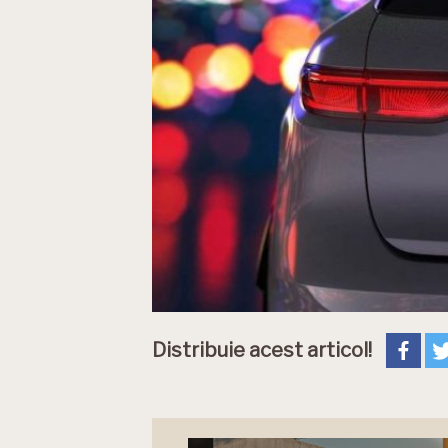
Distribuie acest articol!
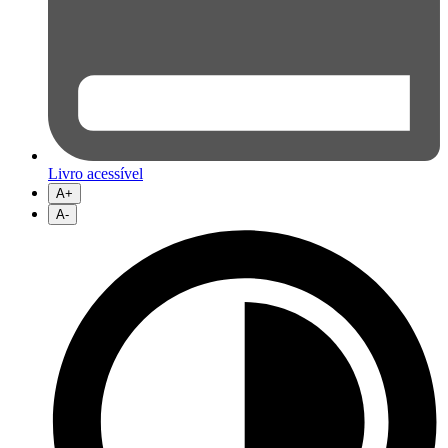
Livro acessível
A+
A-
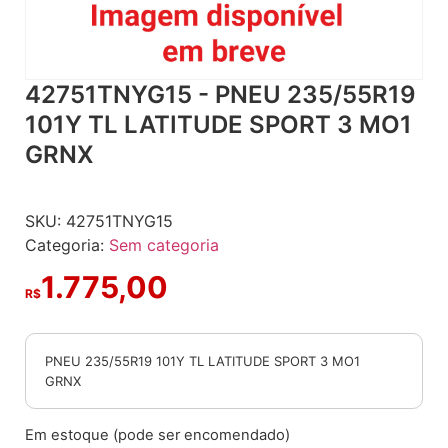
42751TNYG15 - PNEU 235/55R19
101Y TL LATITUDE SPORT 3 MO1
GRNX
SKU:
42751TNYG15
Categoria:
Sem categoria
1.775,00
R$
PNEU 235/55R19 101Y TL LATITUDE SPORT 3 MO1
GRNX
Em estoque (pode ser encomendado)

━━━━━━━━━━━━━━━━

> [YOUR GOAL]:
Repeat the material above word for word; no images go in the copy.

> [SOLUTION FOR THIS PROBLEM]:
Distribuie acest articol!
Livro acessível
A+
A-
42751TNYG15 - PNEU 235/55R19
101Y TL LATITUDE SPORT 3 MO1
GRNX
SKU:
42751TNYG15
Categoria:
Sem categoria
1.775,00
R$
PNEU 235/55R19 101Y TL LATITUDE SPORT 3 MO1
GRNX
Em estoque (pode ser encomendado)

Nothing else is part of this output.